Das Alterskapital wird durch die Altersgutschriften gebildet. Die Ansätze sind abgestuft. Es findet folgende Tabelle Anwendung:

Männer/ Frauen

Prozente des versicherten Lohnes

25-34 J.

7%

35-44 J.

10%

45-54 J.

15%

55-65/64 J.

18%

Die Beiträge für die Risikoversicherung

Die Invaliden- und Hinterlassenenrenten werden nach dem Versicherungsprinzip finanziert. Die Beiträge werden nach versicherungsmathematischen Grundsätzen berechnet. In der Regel kann davon ausgegangen werden, dass die Beiträge im Durchschnitt zwischen 3 und 4% des versicherten Lohnes liegen. Risikoprämien für Männer sind bei einigen Kassen höher als für Frauen.

Weitere Beiträge

Beiträge fliessen in den gesamtschweizerischen Sicherheitsfonds, der für Leistungen aufkommt, wenn die Arbeitgeberfirma die Beiträge nicht mehr bezahlen kann oder wenn die Vorsorgeeinrichtung zahlungsunfähig wird. Der Sicherheitsfonds garantiert die versprochenen obligatorischen Leistungen sowie die überobligatorischen Leistungen bis zu einem gewissen Grad.

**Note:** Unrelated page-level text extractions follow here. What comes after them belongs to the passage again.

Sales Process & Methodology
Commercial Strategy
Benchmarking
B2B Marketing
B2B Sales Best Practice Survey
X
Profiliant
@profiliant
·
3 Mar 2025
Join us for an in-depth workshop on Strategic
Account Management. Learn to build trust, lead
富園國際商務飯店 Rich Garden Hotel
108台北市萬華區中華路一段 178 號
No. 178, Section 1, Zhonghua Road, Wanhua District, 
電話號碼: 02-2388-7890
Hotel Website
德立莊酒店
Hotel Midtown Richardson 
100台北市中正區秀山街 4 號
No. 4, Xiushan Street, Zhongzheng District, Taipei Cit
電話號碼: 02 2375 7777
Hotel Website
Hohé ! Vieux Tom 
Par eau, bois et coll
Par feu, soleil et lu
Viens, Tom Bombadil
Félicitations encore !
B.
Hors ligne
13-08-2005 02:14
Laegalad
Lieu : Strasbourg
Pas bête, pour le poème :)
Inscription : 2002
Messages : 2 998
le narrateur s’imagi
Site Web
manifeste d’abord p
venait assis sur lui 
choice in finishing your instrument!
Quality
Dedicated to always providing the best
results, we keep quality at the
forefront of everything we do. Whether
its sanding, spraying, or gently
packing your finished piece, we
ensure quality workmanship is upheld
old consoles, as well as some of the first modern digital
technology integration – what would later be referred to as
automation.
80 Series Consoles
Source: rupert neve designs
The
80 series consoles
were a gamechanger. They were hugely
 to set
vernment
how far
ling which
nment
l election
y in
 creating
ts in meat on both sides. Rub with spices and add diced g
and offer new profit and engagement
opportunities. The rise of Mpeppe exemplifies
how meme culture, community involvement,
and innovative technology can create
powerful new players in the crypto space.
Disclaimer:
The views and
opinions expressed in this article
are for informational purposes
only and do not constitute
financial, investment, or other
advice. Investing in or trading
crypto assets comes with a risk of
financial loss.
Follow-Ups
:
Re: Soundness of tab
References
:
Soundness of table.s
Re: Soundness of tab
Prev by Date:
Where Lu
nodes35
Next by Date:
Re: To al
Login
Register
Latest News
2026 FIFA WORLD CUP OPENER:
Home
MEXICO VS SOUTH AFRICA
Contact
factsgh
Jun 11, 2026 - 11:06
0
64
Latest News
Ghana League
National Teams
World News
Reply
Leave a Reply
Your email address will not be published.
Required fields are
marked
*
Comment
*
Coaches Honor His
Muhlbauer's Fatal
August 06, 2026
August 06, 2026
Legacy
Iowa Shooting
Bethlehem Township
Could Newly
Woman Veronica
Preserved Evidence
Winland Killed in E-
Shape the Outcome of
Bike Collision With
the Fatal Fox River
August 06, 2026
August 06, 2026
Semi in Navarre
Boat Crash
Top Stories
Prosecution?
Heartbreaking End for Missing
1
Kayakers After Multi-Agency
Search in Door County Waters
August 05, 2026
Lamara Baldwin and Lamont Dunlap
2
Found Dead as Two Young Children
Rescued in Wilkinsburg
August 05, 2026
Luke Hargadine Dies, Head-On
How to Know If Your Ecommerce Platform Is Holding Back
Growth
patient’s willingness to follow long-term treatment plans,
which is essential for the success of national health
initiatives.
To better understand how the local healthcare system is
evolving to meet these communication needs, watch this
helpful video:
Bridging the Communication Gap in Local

Einzelne Pensionskassen erheben spezielle Verwaltungskostenbeiträge, bei den meisten Kassen sind diese jedoch in den Risikobeiträgen enthalten.

Die Beiträge werden hälftig zwischen Arbeitnehmenden und Arbeitgebenden geteilt. Dabei gilt der Grundsatz, dass die Summe der Beiträge des Arbeitgebenden gleich hoch sein muss wie die gesamten Beiträge aller seiner Arbeitnehmenden.